• [Problem]
Rewrite the items that follow, changing every "Outline" to "Trace" and leaving everything else unchanged.

• [Extracted material]
::::::::::

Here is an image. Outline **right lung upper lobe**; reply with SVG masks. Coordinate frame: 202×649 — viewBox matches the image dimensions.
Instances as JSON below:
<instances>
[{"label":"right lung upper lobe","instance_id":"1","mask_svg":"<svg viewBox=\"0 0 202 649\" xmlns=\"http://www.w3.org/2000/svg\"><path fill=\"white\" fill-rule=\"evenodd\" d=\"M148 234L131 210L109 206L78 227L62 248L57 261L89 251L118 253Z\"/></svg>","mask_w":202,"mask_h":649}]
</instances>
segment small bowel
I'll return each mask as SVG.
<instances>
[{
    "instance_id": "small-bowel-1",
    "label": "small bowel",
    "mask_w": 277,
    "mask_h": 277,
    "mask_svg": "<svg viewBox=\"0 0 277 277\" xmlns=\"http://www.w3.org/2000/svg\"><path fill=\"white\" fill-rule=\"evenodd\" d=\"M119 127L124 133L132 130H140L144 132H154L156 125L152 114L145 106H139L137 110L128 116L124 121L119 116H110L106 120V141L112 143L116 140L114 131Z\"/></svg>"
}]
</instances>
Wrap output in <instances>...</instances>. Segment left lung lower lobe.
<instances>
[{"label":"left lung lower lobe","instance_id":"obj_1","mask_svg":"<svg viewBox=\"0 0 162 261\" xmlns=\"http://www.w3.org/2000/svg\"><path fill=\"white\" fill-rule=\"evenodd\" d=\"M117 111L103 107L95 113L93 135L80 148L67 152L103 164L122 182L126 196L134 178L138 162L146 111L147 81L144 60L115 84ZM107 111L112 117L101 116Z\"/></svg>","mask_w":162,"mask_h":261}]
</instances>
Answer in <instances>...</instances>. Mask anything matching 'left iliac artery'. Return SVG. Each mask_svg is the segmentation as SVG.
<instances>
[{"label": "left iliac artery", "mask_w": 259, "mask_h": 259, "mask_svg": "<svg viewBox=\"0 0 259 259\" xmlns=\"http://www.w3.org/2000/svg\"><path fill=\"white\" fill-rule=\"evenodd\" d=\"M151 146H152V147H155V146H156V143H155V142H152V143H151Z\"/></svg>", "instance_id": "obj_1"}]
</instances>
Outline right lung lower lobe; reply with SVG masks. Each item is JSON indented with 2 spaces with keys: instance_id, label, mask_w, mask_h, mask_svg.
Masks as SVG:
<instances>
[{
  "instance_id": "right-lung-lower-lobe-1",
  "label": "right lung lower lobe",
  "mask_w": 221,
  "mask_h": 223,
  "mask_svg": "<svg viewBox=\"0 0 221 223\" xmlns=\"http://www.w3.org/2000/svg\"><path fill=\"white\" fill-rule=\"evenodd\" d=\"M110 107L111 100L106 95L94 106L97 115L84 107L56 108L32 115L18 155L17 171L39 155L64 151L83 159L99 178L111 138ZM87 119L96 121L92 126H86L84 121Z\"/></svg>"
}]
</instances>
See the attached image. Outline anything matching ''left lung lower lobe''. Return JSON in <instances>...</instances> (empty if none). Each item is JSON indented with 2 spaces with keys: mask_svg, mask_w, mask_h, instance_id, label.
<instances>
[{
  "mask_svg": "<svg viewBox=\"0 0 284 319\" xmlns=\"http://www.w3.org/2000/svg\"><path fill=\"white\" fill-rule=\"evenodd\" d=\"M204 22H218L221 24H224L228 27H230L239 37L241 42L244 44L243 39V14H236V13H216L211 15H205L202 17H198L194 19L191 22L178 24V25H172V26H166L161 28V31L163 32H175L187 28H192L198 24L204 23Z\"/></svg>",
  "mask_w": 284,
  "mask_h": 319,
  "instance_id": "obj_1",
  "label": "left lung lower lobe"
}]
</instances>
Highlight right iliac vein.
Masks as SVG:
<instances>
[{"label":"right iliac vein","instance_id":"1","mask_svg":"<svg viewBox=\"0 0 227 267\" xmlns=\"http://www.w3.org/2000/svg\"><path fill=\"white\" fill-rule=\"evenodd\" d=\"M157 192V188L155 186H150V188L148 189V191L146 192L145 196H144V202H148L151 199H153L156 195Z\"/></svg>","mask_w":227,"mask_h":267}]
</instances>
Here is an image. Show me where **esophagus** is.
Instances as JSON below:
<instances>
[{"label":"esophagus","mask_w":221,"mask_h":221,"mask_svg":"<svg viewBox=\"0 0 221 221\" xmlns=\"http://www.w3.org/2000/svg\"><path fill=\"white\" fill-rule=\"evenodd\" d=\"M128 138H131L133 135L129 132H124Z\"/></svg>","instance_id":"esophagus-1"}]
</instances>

::::::::::

• [Output of the exercise]
Here is an image. Trace **right lung upper lobe**; reply with SVG masks. Coordinate frame: 202×649 — viewBox matches the image dimensions.
Instances as JSON below:
<instances>
[{"label":"right lung upper lobe","instance_id":"1","mask_svg":"<svg viewBox=\"0 0 202 649\" xmlns=\"http://www.w3.org/2000/svg\"><path fill=\"white\" fill-rule=\"evenodd\" d=\"M148 234L131 210L109 206L78 227L62 248L57 261L89 251L118 253Z\"/></svg>","mask_w":202,"mask_h":649}]
</instances>
segment small bowel
I'll return each mask as SVG.
<instances>
[{
    "instance_id": "small-bowel-1",
    "label": "small bowel",
    "mask_w": 277,
    "mask_h": 277,
    "mask_svg": "<svg viewBox=\"0 0 277 277\" xmlns=\"http://www.w3.org/2000/svg\"><path fill=\"white\" fill-rule=\"evenodd\" d=\"M119 127L124 133L132 130H140L144 132H154L156 125L152 114L145 106H139L137 110L128 116L124 121L119 116H110L106 120V141L112 143L116 140L114 131Z\"/></svg>"
}]
</instances>
Wrap output in <instances>...</instances>. Segment left lung lower lobe.
<instances>
[{"label":"left lung lower lobe","instance_id":"obj_1","mask_svg":"<svg viewBox=\"0 0 162 261\" xmlns=\"http://www.w3.org/2000/svg\"><path fill=\"white\" fill-rule=\"evenodd\" d=\"M117 111L103 107L95 113L93 135L80 148L67 152L103 164L122 182L126 196L134 178L138 162L146 111L147 81L144 60L115 84ZM107 111L112 117L101 116Z\"/></svg>","mask_w":162,"mask_h":261}]
</instances>
Answer in <instances>...</instances>. Mask anything matching 'left iliac artery'. Return SVG. Each mask_svg is the segmentation as SVG.
<instances>
[{"label": "left iliac artery", "mask_w": 259, "mask_h": 259, "mask_svg": "<svg viewBox=\"0 0 259 259\" xmlns=\"http://www.w3.org/2000/svg\"><path fill=\"white\" fill-rule=\"evenodd\" d=\"M151 146H152V147H155V146H156V143H155V142H152V143H151Z\"/></svg>", "instance_id": "obj_1"}]
</instances>
Trace right lung lower lobe; reply with SVG masks. Each item is JSON indented with 2 spaces with keys: instance_id, label, mask_w, mask_h, mask_svg.
Masks as SVG:
<instances>
[{
  "instance_id": "right-lung-lower-lobe-1",
  "label": "right lung lower lobe",
  "mask_w": 221,
  "mask_h": 223,
  "mask_svg": "<svg viewBox=\"0 0 221 223\" xmlns=\"http://www.w3.org/2000/svg\"><path fill=\"white\" fill-rule=\"evenodd\" d=\"M110 107L111 100L106 95L94 106L97 115L84 107L56 108L32 115L18 155L17 171L39 155L64 151L83 159L99 178L111 138ZM87 119L96 121L92 126H86L84 121Z\"/></svg>"
}]
</instances>
See the attached image. Trace anything matching ''left lung lower lobe''. Return JSON in <instances>...</instances> (empty if none). Each item is JSON indented with 2 spaces with keys: mask_svg, mask_w, mask_h, instance_id, label.
<instances>
[{
  "mask_svg": "<svg viewBox=\"0 0 284 319\" xmlns=\"http://www.w3.org/2000/svg\"><path fill=\"white\" fill-rule=\"evenodd\" d=\"M204 22H218L221 24H224L228 27H230L239 37L241 42L244 44L243 39V14H236V13H216L211 15H205L202 17H198L194 19L191 22L178 24V25H172V26H166L161 28V31L163 32H175L187 28H192L198 24L204 23Z\"/></svg>",
  "mask_w": 284,
  "mask_h": 319,
  "instance_id": "obj_1",
  "label": "left lung lower lobe"
}]
</instances>
Highlight right iliac vein.
Masks as SVG:
<instances>
[{"label":"right iliac vein","instance_id":"1","mask_svg":"<svg viewBox=\"0 0 227 267\" xmlns=\"http://www.w3.org/2000/svg\"><path fill=\"white\" fill-rule=\"evenodd\" d=\"M157 192V188L155 186H150V188L148 189V191L146 192L145 196H144V202H148L151 199H153L156 195Z\"/></svg>","mask_w":227,"mask_h":267}]
</instances>
Here is an image. Show me where **esophagus** is.
Instances as JSON below:
<instances>
[{"label":"esophagus","mask_w":221,"mask_h":221,"mask_svg":"<svg viewBox=\"0 0 221 221\" xmlns=\"http://www.w3.org/2000/svg\"><path fill=\"white\" fill-rule=\"evenodd\" d=\"M128 138H131L133 135L129 132H124Z\"/></svg>","instance_id":"esophagus-1"}]
</instances>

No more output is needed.